RECORDS FOR PROCESSING -
________________________
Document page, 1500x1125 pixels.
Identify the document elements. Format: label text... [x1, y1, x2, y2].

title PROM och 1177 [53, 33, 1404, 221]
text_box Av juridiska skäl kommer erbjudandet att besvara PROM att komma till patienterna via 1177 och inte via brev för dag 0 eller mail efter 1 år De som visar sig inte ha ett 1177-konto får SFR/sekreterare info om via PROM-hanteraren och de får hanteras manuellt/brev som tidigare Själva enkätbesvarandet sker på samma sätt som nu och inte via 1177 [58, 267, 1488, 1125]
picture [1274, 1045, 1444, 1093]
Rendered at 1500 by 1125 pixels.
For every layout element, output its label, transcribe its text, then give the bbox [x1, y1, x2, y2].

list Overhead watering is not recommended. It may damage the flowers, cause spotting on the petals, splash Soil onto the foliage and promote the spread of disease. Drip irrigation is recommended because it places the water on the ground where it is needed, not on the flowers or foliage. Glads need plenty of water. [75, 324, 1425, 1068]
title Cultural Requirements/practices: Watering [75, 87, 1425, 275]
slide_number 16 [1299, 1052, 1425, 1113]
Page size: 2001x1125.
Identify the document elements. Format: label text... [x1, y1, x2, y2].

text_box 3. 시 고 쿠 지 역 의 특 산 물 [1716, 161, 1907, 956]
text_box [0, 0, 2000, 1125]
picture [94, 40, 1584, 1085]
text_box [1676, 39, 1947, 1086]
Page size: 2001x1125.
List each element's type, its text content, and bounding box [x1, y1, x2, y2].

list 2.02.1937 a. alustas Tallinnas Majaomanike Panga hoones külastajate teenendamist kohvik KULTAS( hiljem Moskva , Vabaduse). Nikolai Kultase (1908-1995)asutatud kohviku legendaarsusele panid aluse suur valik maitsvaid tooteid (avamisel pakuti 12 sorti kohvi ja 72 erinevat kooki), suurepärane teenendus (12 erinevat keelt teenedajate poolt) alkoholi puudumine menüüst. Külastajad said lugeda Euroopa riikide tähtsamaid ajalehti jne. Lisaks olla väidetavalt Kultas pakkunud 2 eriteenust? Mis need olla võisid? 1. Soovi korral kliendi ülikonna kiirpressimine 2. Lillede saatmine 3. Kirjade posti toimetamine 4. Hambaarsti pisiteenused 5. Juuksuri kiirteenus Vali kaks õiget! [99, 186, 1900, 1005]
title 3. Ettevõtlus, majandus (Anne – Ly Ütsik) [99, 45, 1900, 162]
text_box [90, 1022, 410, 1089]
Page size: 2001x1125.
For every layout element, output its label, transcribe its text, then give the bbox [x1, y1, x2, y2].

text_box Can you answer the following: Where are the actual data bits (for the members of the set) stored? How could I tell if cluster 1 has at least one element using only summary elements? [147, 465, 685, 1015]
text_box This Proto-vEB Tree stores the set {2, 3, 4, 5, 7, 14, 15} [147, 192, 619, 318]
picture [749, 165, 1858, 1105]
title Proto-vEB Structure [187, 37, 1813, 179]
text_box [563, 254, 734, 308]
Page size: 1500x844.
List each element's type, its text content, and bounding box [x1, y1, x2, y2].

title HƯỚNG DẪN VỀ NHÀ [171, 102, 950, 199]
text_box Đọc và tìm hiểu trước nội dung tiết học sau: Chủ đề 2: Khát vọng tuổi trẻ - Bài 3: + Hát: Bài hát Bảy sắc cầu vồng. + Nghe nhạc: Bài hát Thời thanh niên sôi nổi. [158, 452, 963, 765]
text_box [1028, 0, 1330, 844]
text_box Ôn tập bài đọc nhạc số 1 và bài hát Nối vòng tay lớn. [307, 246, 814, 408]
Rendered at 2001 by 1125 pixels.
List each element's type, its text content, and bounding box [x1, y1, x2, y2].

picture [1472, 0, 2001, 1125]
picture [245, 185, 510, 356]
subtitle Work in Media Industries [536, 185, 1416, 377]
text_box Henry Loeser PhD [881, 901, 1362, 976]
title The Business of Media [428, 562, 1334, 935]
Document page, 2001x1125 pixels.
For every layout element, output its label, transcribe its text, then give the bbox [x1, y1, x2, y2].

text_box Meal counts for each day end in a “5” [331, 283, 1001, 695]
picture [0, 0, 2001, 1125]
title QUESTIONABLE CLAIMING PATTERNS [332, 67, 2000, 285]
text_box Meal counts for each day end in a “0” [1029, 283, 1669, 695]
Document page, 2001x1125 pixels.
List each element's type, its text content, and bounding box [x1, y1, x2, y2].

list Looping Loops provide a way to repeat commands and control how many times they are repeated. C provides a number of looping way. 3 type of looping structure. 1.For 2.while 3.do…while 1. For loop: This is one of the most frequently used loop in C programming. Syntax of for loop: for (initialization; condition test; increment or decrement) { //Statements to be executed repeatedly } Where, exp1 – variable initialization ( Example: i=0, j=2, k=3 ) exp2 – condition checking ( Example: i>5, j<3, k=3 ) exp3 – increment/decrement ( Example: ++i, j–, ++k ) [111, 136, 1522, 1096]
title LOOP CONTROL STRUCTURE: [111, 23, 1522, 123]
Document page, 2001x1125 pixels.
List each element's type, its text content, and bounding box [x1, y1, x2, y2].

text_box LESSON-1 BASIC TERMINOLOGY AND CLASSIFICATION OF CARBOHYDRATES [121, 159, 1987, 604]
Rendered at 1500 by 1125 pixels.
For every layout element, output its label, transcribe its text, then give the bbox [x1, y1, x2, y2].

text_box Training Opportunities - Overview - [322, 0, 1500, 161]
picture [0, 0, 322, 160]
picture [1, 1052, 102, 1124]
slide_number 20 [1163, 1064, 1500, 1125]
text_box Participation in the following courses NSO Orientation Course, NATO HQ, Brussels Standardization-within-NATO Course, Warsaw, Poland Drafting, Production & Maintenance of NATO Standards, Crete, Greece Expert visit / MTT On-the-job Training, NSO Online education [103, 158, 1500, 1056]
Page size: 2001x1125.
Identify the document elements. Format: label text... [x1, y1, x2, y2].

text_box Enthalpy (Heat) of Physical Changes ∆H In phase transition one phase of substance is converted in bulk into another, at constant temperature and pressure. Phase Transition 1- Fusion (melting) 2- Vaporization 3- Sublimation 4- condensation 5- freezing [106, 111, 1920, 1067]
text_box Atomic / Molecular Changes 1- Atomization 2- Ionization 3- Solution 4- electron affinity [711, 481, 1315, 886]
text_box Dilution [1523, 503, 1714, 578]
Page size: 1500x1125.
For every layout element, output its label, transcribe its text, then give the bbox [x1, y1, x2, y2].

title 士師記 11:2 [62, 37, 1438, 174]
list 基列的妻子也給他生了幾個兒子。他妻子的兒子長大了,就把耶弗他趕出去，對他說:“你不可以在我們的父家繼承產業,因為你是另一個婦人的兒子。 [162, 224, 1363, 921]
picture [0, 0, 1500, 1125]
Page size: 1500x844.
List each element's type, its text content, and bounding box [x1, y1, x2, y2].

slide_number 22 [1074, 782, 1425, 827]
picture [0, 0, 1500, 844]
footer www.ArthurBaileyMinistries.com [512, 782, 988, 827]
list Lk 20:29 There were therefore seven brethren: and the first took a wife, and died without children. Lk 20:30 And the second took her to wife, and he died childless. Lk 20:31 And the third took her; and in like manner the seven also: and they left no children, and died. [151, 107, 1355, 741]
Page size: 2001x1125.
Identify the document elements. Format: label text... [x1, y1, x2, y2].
________________________
WHAT IS BEING ASKED -
Every record above should be copied exactly.

ANSWER BOX -
Document page, 1500x1125 pixels.
Identify the document elements. Format: label text... [x1, y1, x2, y2].

title PROM och 1177 [53, 33, 1404, 221]
text_box Av juridiska skäl kommer erbjudandet att besvara PROM att komma till patienterna via 1177 och inte via brev för dag 0 eller mail efter 1 år De som visar sig inte ha ett 1177-konto får SFR/sekreterare info om via PROM-hanteraren och de får hanteras manuellt/brev som tidigare Själva enkätbesvarandet sker på samma sätt som nu och inte via 1177 [58, 267, 1488, 1125]
picture [1274, 1045, 1444, 1093]
Rendered at 1500 by 1125 pixels.
For every layout element, output its label, transcribe its text, then give the bbox [x1, y1, x2, y2].

list Overhead watering is not recommended. It may damage the flowers, cause spotting on the petals, splash Soil onto the foliage and promote the spread of disease. Drip irrigation is recommended because it places the water on the ground where it is needed, not on the flowers or foliage. Glads need plenty of water. [75, 324, 1425, 1068]
title Cultural Requirements/practices: Watering [75, 87, 1425, 275]
slide_number 16 [1299, 1052, 1425, 1113]
Page size: 2001x1125.
Identify the document elements. Format: label text... [x1, y1, x2, y2].

text_box 3. 시 고 쿠 지 역 의 특 산 물 [1716, 161, 1907, 956]
text_box [0, 0, 2000, 1125]
picture [94, 40, 1584, 1085]
text_box [1676, 39, 1947, 1086]
Page size: 2001x1125.
List each element's type, its text content, and bounding box [x1, y1, x2, y2].

list 2.02.1937 a. alustas Tallinnas Majaomanike Panga hoones külastajate teenendamist kohvik KULTAS( hiljem Moskva , Vabaduse). Nikolai Kultase (1908-1995)asutatud kohviku legendaarsusele panid aluse suur valik maitsvaid tooteid (avamisel pakuti 12 sorti kohvi ja 72 erinevat kooki), suurepärane teenendus (12 erinevat keelt teenedajate poolt) alkoholi puudumine menüüst. Külastajad said lugeda Euroopa riikide tähtsamaid ajalehti jne. Lisaks olla väidetavalt Kultas pakkunud 2 eriteenust? Mis need olla võisid? 1. Soovi korral kliendi ülikonna kiirpressimine 2. Lillede saatmine 3. Kirjade posti toimetamine 4. Hambaarsti pisiteenused 5. Juuksuri kiirteenus Vali kaks õiget! [99, 186, 1900, 1005]
title 3. Ettevõtlus, majandus (Anne – Ly Ütsik) [99, 45, 1900, 162]
text_box [90, 1022, 410, 1089]
Page size: 2001x1125.
For every layout element, output its label, transcribe its text, then give the bbox [x1, y1, x2, y2].

text_box Can you answer the following: Where are the actual data bits (for the members of the set) stored? How could I tell if cluster 1 has at least one element using only summary elements? [147, 465, 685, 1015]
text_box This Proto-vEB Tree stores the set {2, 3, 4, 5, 7, 14, 15} [147, 192, 619, 318]
picture [749, 165, 1858, 1105]
title Proto-vEB Structure [187, 37, 1813, 179]
text_box [563, 254, 734, 308]
Page size: 1500x844.
List each element's type, its text content, and bounding box [x1, y1, x2, y2].

title HƯỚNG DẪN VỀ NHÀ [171, 102, 950, 199]
text_box Đọc và tìm hiểu trước nội dung tiết học sau: Chủ đề 2: Khát vọng tuổi trẻ - Bài 3: + Hát: Bài hát Bảy sắc cầu vồng. + Nghe nhạc: Bài hát Thời thanh niên sôi nổi. [158, 452, 963, 765]
text_box [1028, 0, 1330, 844]
text_box Ôn tập bài đọc nhạc số 1 và bài hát Nối vòng tay lớn. [307, 246, 814, 408]
Rendered at 2001 by 1125 pixels.
List each element's type, its text content, and bounding box [x1, y1, x2, y2].

picture [1472, 0, 2001, 1125]
picture [245, 185, 510, 356]
subtitle Work in Media Industries [536, 185, 1416, 377]
text_box Henry Loeser PhD [881, 901, 1362, 976]
title The Business of Media [428, 562, 1334, 935]
Document page, 2001x1125 pixels.
For every layout element, output its label, transcribe its text, then give the bbox [x1, y1, x2, y2].

text_box Meal counts for each day end in a “5” [331, 283, 1001, 695]
picture [0, 0, 2001, 1125]
title QUESTIONABLE CLAIMING PATTERNS [332, 67, 2000, 285]
text_box Meal counts for each day end in a “0” [1029, 283, 1669, 695]
Document page, 2001x1125 pixels.
List each element's type, its text content, and bounding box [x1, y1, x2, y2].

list Looping Loops provide a way to repeat commands and control how many times they are repeated. C provides a number of looping way. 3 type of looping structure. 1.For 2.while 3.do…while 1. For loop: This is one of the most frequently used loop in C programming. Syntax of for loop: for (initialization; condition test; increment or decrement) { //Statements to be executed repeatedly } Where, exp1 – variable initialization ( Example: i=0, j=2, k=3 ) exp2 – condition checking ( Example: i>5, j<3, k=3 ) exp3 – increment/decrement ( Example: ++i, j–, ++k ) [111, 136, 1522, 1096]
title LOOP CONTROL STRUCTURE: [111, 23, 1522, 123]
Document page, 2001x1125 pixels.
List each element's type, its text content, and bounding box [x1, y1, x2, y2].

text_box LESSON-1 BASIC TERMINOLOGY AND CLASSIFICATION OF CARBOHYDRATES [121, 159, 1987, 604]
Rendered at 1500 by 1125 pixels.
For every layout element, output its label, transcribe its text, then give the bbox [x1, y1, x2, y2].

text_box Training Opportunities - Overview - [322, 0, 1500, 161]
picture [0, 0, 322, 160]
picture [1, 1052, 102, 1124]
slide_number 20 [1163, 1064, 1500, 1125]
text_box Participation in the following courses NSO Orientation Course, NATO HQ, Brussels Standardization-within-NATO Course, Warsaw, Poland Drafting, Production & Maintenance of NATO Standards, Crete, Greece Expert visit / MTT On-the-job Training, NSO Online education [103, 158, 1500, 1056]
Page size: 2001x1125.
Identify the document elements. Format: label text... [x1, y1, x2, y2].

text_box Enthalpy (Heat) of Physical Changes ∆H In phase transition one phase of substance is converted in bulk into another, at constant temperature and pressure. Phase Transition 1- Fusion (melting) 2- Vaporization 3- Sublimation 4- condensation 5- freezing [106, 111, 1920, 1067]
text_box Atomic / Molecular Changes 1- Atomization 2- Ionization 3- Solution 4- electron affinity [711, 481, 1315, 886]
text_box Dilution [1523, 503, 1714, 578]
Page size: 1500x1125.
For every layout element, output its label, transcribe its text, then give the bbox [x1, y1, x2, y2].

title 士師記 11:2 [62, 37, 1438, 174]
list 基列的妻子也給他生了幾個兒子。他妻子的兒子長大了,就把耶弗他趕出去，對他說:“你不可以在我們的父家繼承產業,因為你是另一個婦人的兒子。 [162, 224, 1363, 921]
picture [0, 0, 1500, 1125]
Page size: 1500x844.
List each element's type, its text content, and bounding box [x1, y1, x2, y2].

slide_number 22 [1074, 782, 1425, 827]
picture [0, 0, 1500, 844]
footer www.ArthurBaileyMinistries.com [512, 782, 988, 827]
list Lk 20:29 There were therefore seven brethren: and the first took a wife, and died without children. Lk 20:30 And the second took her to wife, and he died childless. Lk 20:31 And the third took her; and in like manner the seven also: and they left no children, and died. [151, 107, 1355, 741]
Page size: 2001x1125.
Identify the document elements. Format: label text... [x1, y1, x2, y2].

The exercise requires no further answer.